On the other hand, Bing Xin directly speaks to the youth. The preface has several poems that include direct messages to the youth through the language of nature ("Delicate shoot,/To the youth you say:/'Extend yourself.'"). She also talks directly to the young people in the poem "Youth–/Trust in yourself./Only when you take hold of the truth/Will you be able to become yourself". The author uses opposition figures of speech to represent the youth and the older generations in the poem: "An old man's past, And a young man's future".

=== Love and emotions ===
May Fourth Movement inspired writers to express their feelings through personal stories and autobiographical poems and writings. Bing Xin uses the first-person perspective and elements of her life to write her poetry. The autobiographical aspect of her poems is inspired by the sentiment of love she feels for her relatives. She uses the metaphor of nature as her mother and father to express her emotions for them. For instance, she expresses her love and sadness of missing her mother in the poem "Western hills, farewell. I cannot bear to leave you, but the memory of my mother lingers painfully". She also writes to her father through the natural elements in the poem "Father-/Comes out into the moonlight./Let me hear you describe the sea".

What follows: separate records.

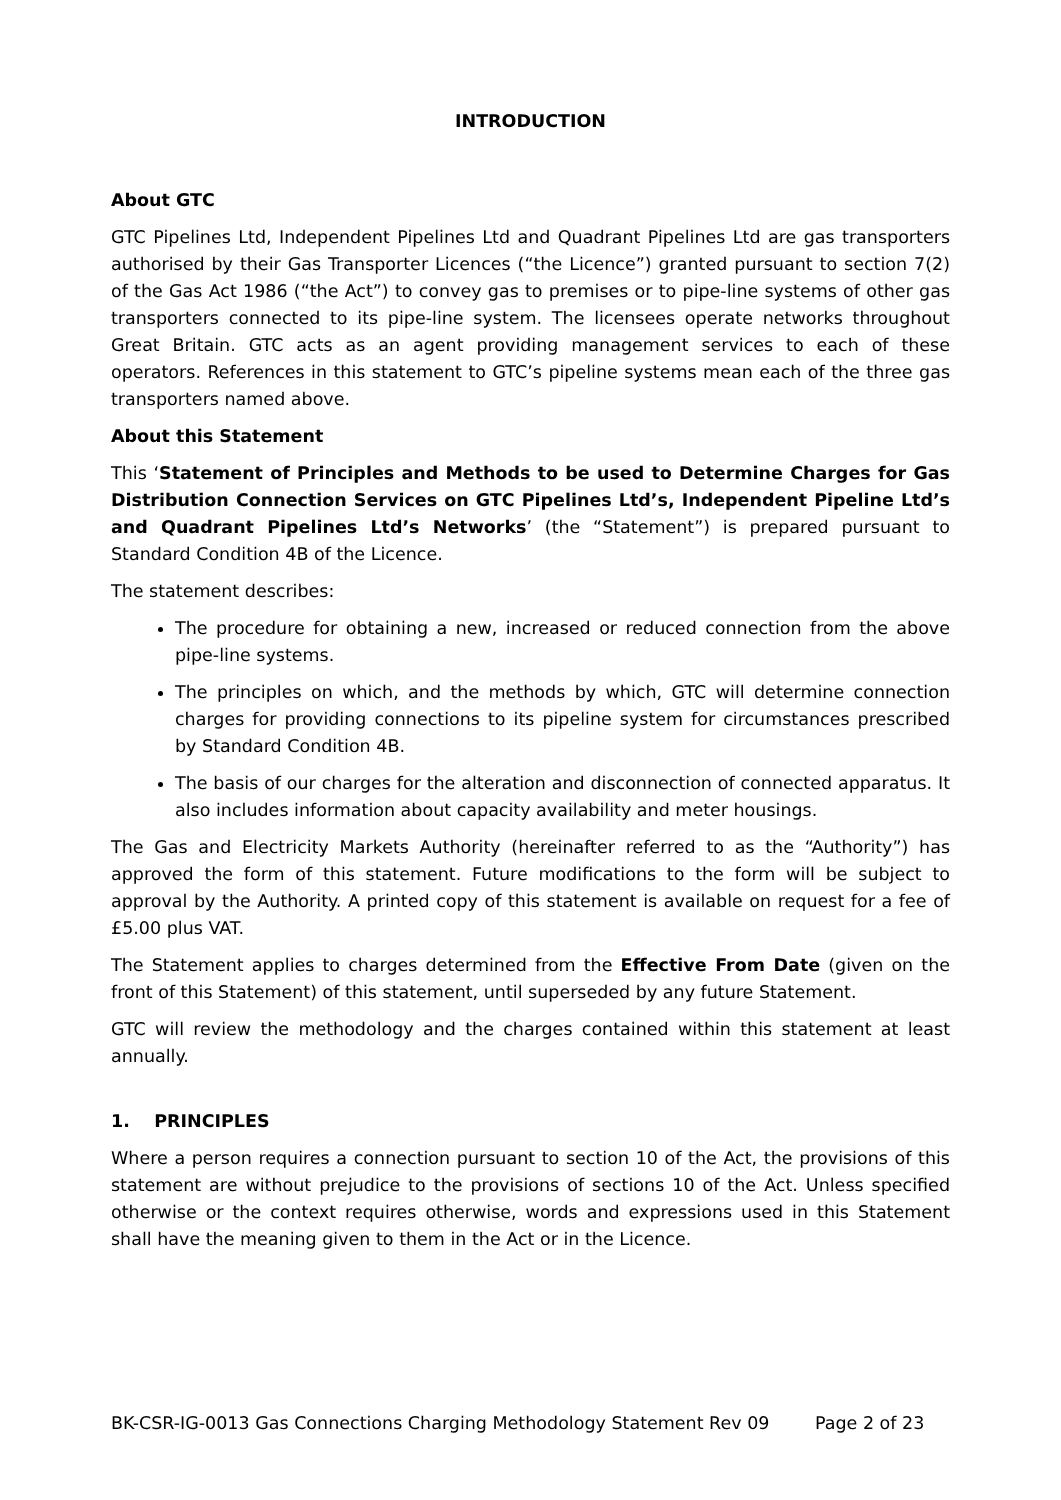INTRODUCTION
About GTC
GTC Pipelines Ltd, Independent Pipelines Ltd and Quadrant Pipelines Ltd are gas transporters authorised by their Gas Transporter Licences (“the Licence”) granted pursuant to section 7(2) of the Gas Act 1986 (“the Act”) to convey gas to premises or to pipe-line systems of other gas transporters connected to its pipe-line system. The licensees operate networks throughout Great Britain. GTC acts as an agent providing management services to each of these operators. References in this statement to GTC’s pipeline systems mean each of the three gas transporters named above.
About this Statement
This ‘Statement of Principles and Methods to be used to Determine Charges for Gas Distribution Connection Services on GTC Pipelines Ltd’s, Independent Pipeline Ltd’s and Quadrant Pipelines Ltd’s Networks’ (the “Statement”) is prepared pursuant to Standard Condition 4B of the Licence.
The statement describes:
The procedure for obtaining a new, increased or reduced connection from the above pipe-line systems.
The principles on which, and the methods by which, GTC will determine connection charges for providing connections to its pipeline system for circumstances prescribed by Standard Condition 4B.
The basis of our charges for the alteration and disconnection of connected apparatus. It also includes information about capacity availability and meter housings.
The Gas and Electricity Markets Authority (hereinafter referred to as the “Authority”) has approved the form of this statement. Future modifications to the form will be subject to approval by the Authority. A printed copy of this statement is available on request for a fee of £5.00 plus VAT.
The Statement applies to charges determined from the Effective From Date (given on the front of this Statement) of this statement, until superseded by any future Statement.
GTC will review the methodology and the charges contained within this statement at least annually.
1. PRINCIPLES
Where a person requires a connection pursuant to section 10 of the Act, the provisions of this statement are without prejudice to the provisions of sections 10 of the Act. Unless specified otherwise or the context requires otherwise, words and expressions used in this Statement shall have the meaning given to them in the Act or in the Licence.
BK-CSR-IG-0013 Gas Connections Charging Methodology Statement Rev 09 Page 2 of 23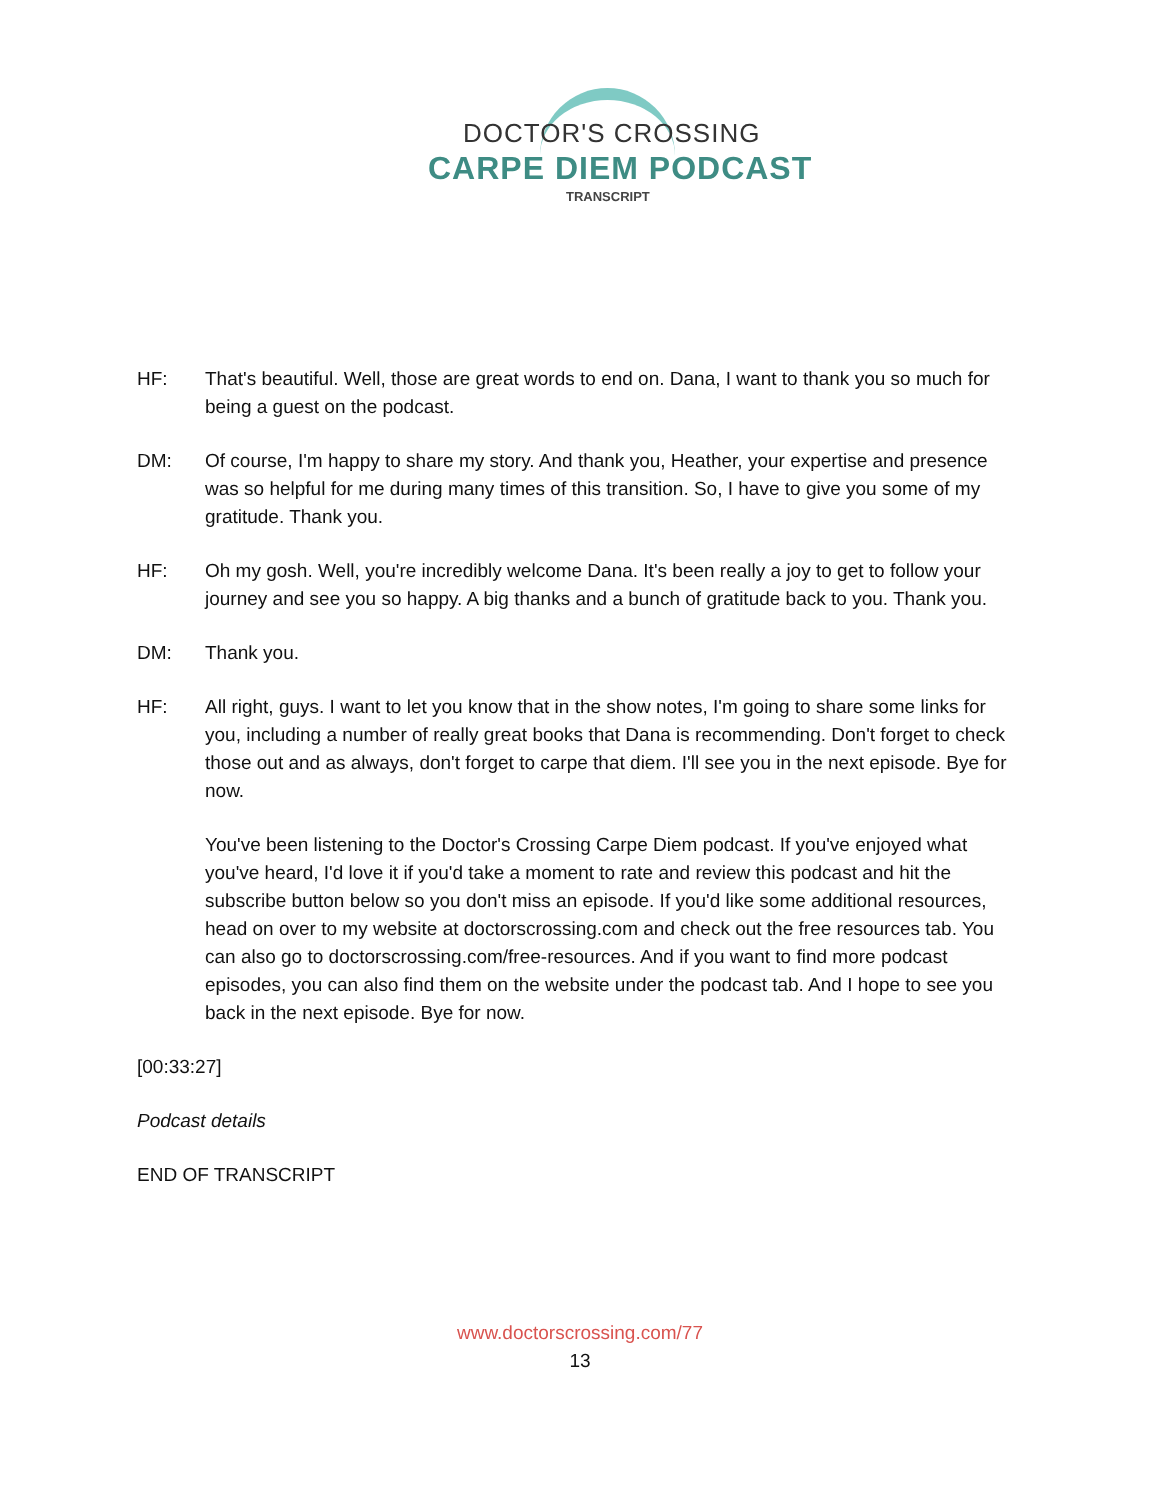DOCTOR'S CROSSING
CARPE DIEM PODCAST
TRANSCRIPT
HF: That's beautiful. Well, those are great words to end on. Dana, I want to thank you so much for being a guest on the podcast.
DM: Of course, I'm happy to share my story. And thank you, Heather, your expertise and presence was so helpful for me during many times of this transition. So, I have to give you some of my gratitude. Thank you.
HF: Oh my gosh. Well, you're incredibly welcome Dana. It's been really a joy to get to follow your journey and see you so happy. A big thanks and a bunch of gratitude back to you. Thank you.
DM: Thank you.
HF: All right, guys. I want to let you know that in the show notes, I'm going to share some links for you, including a number of really great books that Dana is recommending. Don't forget to check those out and as always, don't forget to carpe that diem. I'll see you in the next episode. Bye for now.
You've been listening to the Doctor's Crossing Carpe Diem podcast. If you've enjoyed what you've heard, I'd love it if you'd take a moment to rate and review this podcast and hit the subscribe button below so you don't miss an episode. If you'd like some additional resources, head on over to my website at doctorscrossing.com and check out the free resources tab. You can also go to doctorscrossing.com/free-resources. And if you want to find more podcast episodes, you can also find them on the website under the podcast tab. And I hope to see you back in the next episode. Bye for now.
[00:33:27]
Podcast details
END OF TRANSCRIPT
www.doctorscrossing.com/77
13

She also expresses her fear of the time destroying love, by using the lexical field of melancholia, loneliness, and death in opposition to life and love. The poem "Fate – /cannot even intellect resist you?/Life – Death,/All within your sway". Life and death are represented by the natural elements such as seasons in the poem: "A man breaks off a flowering branch,/And puts it in a vase –/When autumn comes and fruits ripen,/He sighs over bare twigs". The parallel between eternity and death is made through the opposition between the two lexical fields in poems like "And yet,/What I cast abroad is ephemeral,/What I seek is eternal".

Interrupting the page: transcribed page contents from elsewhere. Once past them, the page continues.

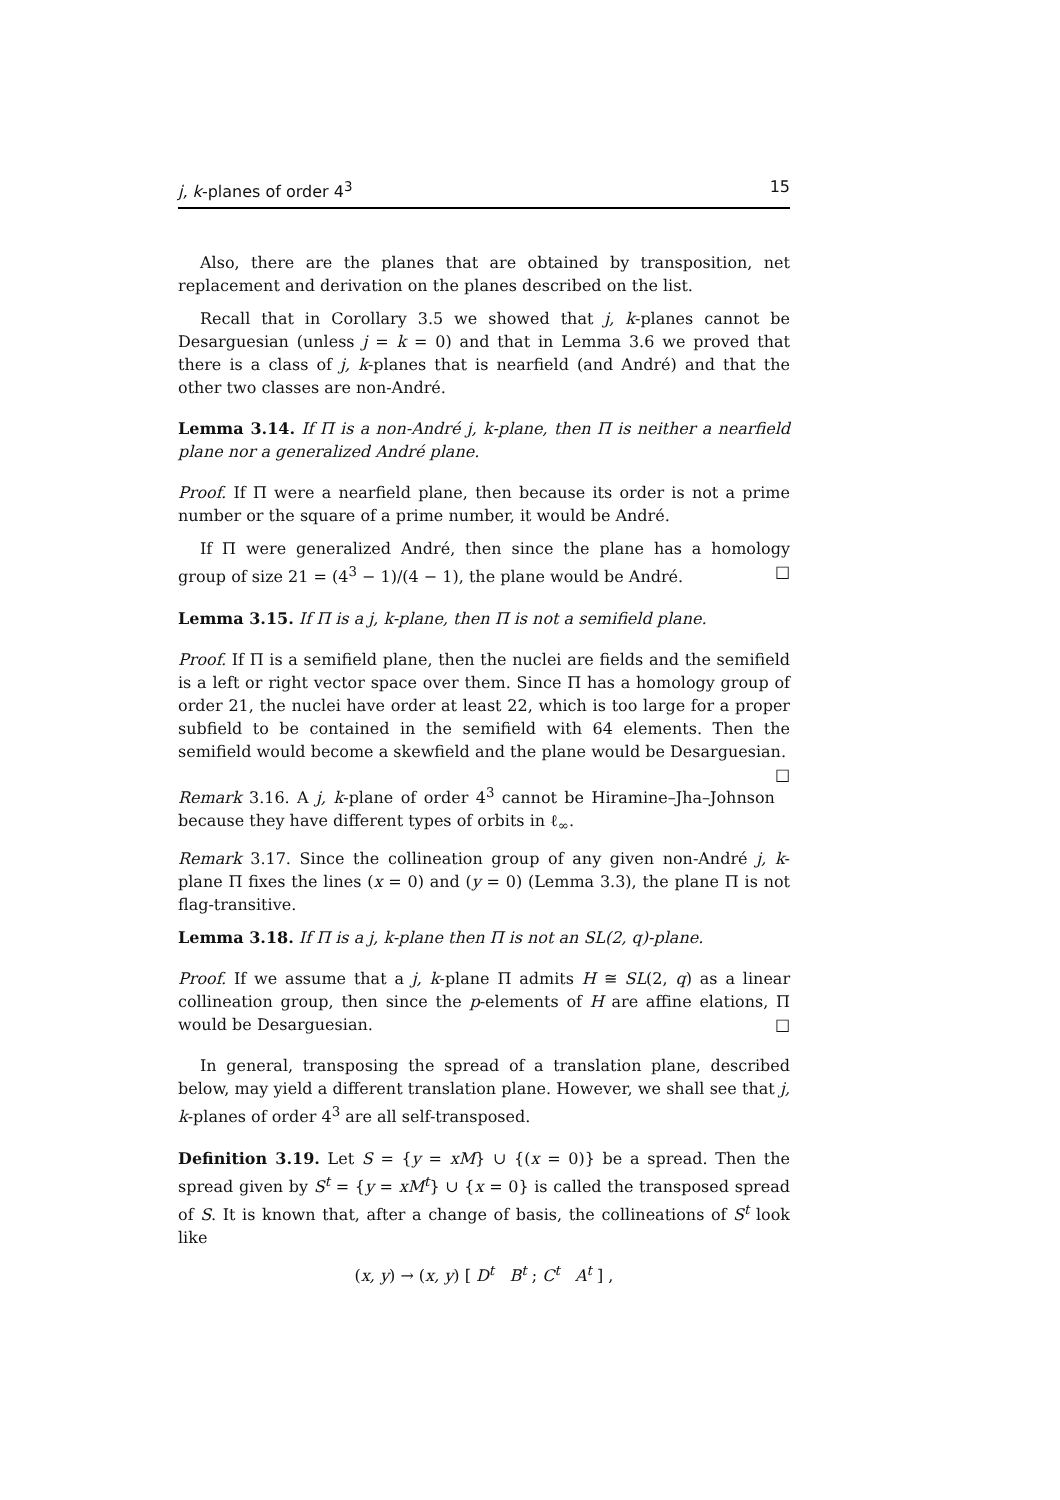j, k-planes of order 4<sup>3</sup> 15
Also, there are the planes that are obtained by transposition, net replacement and derivation on the planes described on the list.
Recall that in Corollary 3.5 we showed that j, k-planes cannot be Desarguesian (unless j = k = 0) and that in Lemma 3.6 we proved that there is a class of j, k-planes that is nearfield (and André) and that the other two classes are non-André.
Lemma 3.14. If Π is a non-André j, k-plane, then Π is neither a nearfield plane nor a generalized André plane.
Proof. If Π were a nearfield plane, then because its order is not a prime number or the square of a prime number, it would be André.
If Π were generalized André, then since the plane has a homology group of size 21 = (4<sup>3</sup> − 1)/(4 − 1), the plane would be André. □
Lemma 3.15. If Π is a j, k-plane, then Π is not a semifield plane.
Proof. If Π is a semifield plane, then the nuclei are fields and the semifield is a left or right vector space over them. Since Π has a homology group of order 21, the nuclei have order at least 22, which is too large for a proper subfield to be contained in the semifield with 64 elements. Then the semifield would become a skewfield and the plane would be Desarguesian. □
Remark 3.16. A j, k-plane of order 4<sup>3</sup> cannot be Hiramine–Jha–Johnson because they have different types of orbits in ℓ<sub>∞</sub>.
Remark 3.17. Since the collineation group of any given non-André j, k-plane Π fixes the lines (x = 0) and (y = 0) (Lemma 3.3), the plane Π is not flag-transitive.
Lemma 3.18. If Π is a j, k-plane then Π is not an SL(2, q)-plane.
Proof. If we assume that a j, k-plane Π admits H ≅ SL(2, q) as a linear collineation group, then since the p-elements of H are affine elations, Π would be Desarguesian. □
In general, transposing the spread of a translation plane, described below, may yield a different translation plane. However, we shall see that j, k-planes of order 4<sup>3</sup> are all self-transposed.
Definition 3.19. Let S = {y = xM} ∪ {(x = 0)} be a spread. Then the spread given by S<sup>t</sup> = {y = xM<sup>t</sup>} ∪ {x = 0} is called the transposed spread of S. It is known that, after a change of basis, the collineations of S<sup>t</sup> look like
(x, y) → (x, y) [ D<sup>t</sup> B<sup>t</sup> ; C<sup>t</sup> A<sup>t</sup> ] ,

=== The social and political perspectives ===
Bing Xin was a writer and poet that was part of the May Fourth Movement advocating for democracy and freedom. Bing Xin, like Chinese writers of the movement, used the vernacular language or what we call baihua (Plain Speech) instead of the classical Chinese language as an act of rebellion and change. The New Literature movement, which arose from the May Fourth Movement, was lyrical as Zhou Zuoren explained that "as for the meaning of literature, though different schools have different theories, we can say that in origin and essence it is the expression of the writer's emotions" (Zhou Zuoren, 1920: 138). A Maze of Stars and Spring Water represent autobiographical poetry books that reflect the emotions of the writer, symbolizing spontaneity and freedom in writing. Bing Xin discusses themes like love, death and the beauty of nature that are lyrically expressed.

Bing Xin, as a modern Chinese female writer, was inspired by Li Qingzhao, a respected female poet in Chinese literature. When she was studying at Wellesley College from 1924 to 1926, Bing Xin studied her poems for her academic project and her master's thesis. The work she published inspired by Li QingZhao is called the English Translation and Edition of the Poetry of the Lady Li I-An. Bing Xin writes about maternal love in her poems, and she reflects on the relationship between mothers and daughters. She uses the autobiographical point of view to talk to her mother in the poem "Mother/lay aside your sadness/Let me bury myself in your breast./You alone can still my heart.".